[Brief] Give back the entries in full, exactly as they are written.

§ §

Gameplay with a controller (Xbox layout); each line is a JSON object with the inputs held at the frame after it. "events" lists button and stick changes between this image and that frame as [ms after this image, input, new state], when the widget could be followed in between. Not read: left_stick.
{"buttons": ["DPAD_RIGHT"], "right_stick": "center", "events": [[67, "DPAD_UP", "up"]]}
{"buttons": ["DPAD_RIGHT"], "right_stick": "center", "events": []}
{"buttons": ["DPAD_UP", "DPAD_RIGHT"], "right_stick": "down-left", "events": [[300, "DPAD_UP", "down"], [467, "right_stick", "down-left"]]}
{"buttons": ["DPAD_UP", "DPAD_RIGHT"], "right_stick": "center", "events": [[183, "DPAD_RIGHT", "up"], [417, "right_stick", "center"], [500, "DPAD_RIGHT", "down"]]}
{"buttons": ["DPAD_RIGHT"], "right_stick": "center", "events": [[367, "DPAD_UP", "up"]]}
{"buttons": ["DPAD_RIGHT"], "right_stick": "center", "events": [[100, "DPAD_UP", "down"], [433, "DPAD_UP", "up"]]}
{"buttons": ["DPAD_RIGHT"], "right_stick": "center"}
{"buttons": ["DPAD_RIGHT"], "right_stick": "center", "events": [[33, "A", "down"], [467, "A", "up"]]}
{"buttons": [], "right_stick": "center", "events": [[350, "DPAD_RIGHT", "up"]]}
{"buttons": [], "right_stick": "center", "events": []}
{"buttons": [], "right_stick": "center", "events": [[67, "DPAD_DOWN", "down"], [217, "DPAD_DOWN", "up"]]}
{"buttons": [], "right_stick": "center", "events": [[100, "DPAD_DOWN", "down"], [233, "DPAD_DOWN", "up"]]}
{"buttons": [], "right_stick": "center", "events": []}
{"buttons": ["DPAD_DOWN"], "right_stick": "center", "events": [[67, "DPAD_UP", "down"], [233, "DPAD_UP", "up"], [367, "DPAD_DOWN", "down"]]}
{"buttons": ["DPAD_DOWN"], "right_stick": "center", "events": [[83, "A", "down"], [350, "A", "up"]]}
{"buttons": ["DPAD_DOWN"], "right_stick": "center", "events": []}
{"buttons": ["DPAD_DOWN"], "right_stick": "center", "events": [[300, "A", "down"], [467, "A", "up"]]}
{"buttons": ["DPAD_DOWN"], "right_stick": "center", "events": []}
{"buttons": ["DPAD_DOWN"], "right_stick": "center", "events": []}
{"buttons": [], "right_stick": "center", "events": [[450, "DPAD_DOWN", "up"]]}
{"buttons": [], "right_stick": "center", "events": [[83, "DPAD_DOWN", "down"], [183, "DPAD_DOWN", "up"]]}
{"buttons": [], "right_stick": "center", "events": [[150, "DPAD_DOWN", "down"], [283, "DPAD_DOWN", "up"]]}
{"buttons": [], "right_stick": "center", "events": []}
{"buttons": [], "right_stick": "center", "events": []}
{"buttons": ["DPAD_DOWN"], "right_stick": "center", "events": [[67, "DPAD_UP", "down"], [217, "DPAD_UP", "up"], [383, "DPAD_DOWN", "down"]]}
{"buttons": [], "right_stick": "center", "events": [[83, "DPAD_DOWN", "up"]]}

§ §

[Result for this exercise]
Gameplay with a controller (Xbox layout); each line is a JSON object with the inputs held at the frame after it. "events" lists button and stick changes between this image and that frame as [ms after this image, input, new state], when the widget could be followed in between. Not read: left_stick.
{"buttons": ["DPAD_RIGHT"], "right_stick": "center", "events": [[67, "DPAD_UP", "up"]]}
{"buttons": ["DPAD_RIGHT"], "right_stick": "center", "events": []}
{"buttons": ["DPAD_UP", "DPAD_RIGHT"], "right_stick": "down-left", "events": [[300, "DPAD_UP", "down"], [467, "right_stick", "down-left"]]}
{"buttons": ["DPAD_UP", "DPAD_RIGHT"], "right_stick": "center", "events": [[183, "DPAD_RIGHT", "up"], [417, "right_stick", "center"], [500, "DPAD_RIGHT", "down"]]}
{"buttons": ["DPAD_RIGHT"], "right_stick": "center", "events": [[367, "DPAD_UP", "up"]]}
{"buttons": ["DPAD_RIGHT"], "right_stick": "center", "events": [[100, "DPAD_UP", "down"], [433, "DPAD_UP", "up"]]}
{"buttons": ["DPAD_RIGHT"], "right_stick": "center"}
{"buttons": ["DPAD_RIGHT"], "right_stick": "center", "events": [[33, "A", "down"], [467, "A", "up"]]}
{"buttons": [], "right_stick": "center", "events": [[350, "DPAD_RIGHT", "up"]]}
{"buttons": [], "right_stick": "center", "events": []}
{"buttons": [], "right_stick": "center", "events": [[67, "DPAD_DOWN", "down"], [217, "DPAD_DOWN", "up"]]}
{"buttons": [], "right_stick": "center", "events": [[100, "DPAD_DOWN", "down"], [233, "DPAD_DOWN", "up"]]}
{"buttons": [], "right_stick": "center", "events": []}
{"buttons": ["DPAD_DOWN"], "right_stick": "center", "events": [[67, "DPAD_UP", "down"], [233, "DPAD_UP", "up"], [367, "DPAD_DOWN", "down"]]}
{"buttons": ["DPAD_DOWN"], "right_stick": "center", "events": [[83, "A", "down"], [350, "A", "up"]]}
{"buttons": ["DPAD_DOWN"], "right_stick": "center", "events": []}
{"buttons": ["DPAD_DOWN"], "right_stick": "center", "events": [[300, "A", "down"], [467, "A", "up"]]}
{"buttons": ["DPAD_DOWN"], "right_stick": "center", "events": []}
{"buttons": ["DPAD_DOWN"], "right_stick": "center", "events": []}
{"buttons": [], "right_stick": "center", "events": [[450, "DPAD_DOWN", "up"]]}
{"buttons": [], "right_stick": "center", "events": [[83, "DPAD_DOWN", "down"], [183, "DPAD_DOWN", "up"]]}
{"buttons": [], "right_stick": "center", "events": [[150, "DPAD_DOWN", "down"], [283, "DPAD_DOWN", "up"]]}
{"buttons": [], "right_stick": "center", "events": []}
{"buttons": [], "right_stick": "center", "events": []}
{"buttons": ["DPAD_DOWN"], "right_stick": "center", "events": [[67, "DPAD_UP", "down"], [217, "DPAD_UP", "up"], [383, "DPAD_DOWN", "down"]]}
{"buttons": [], "right_stick": "center", "events": [[83, "DPAD_DOWN", "up"]]}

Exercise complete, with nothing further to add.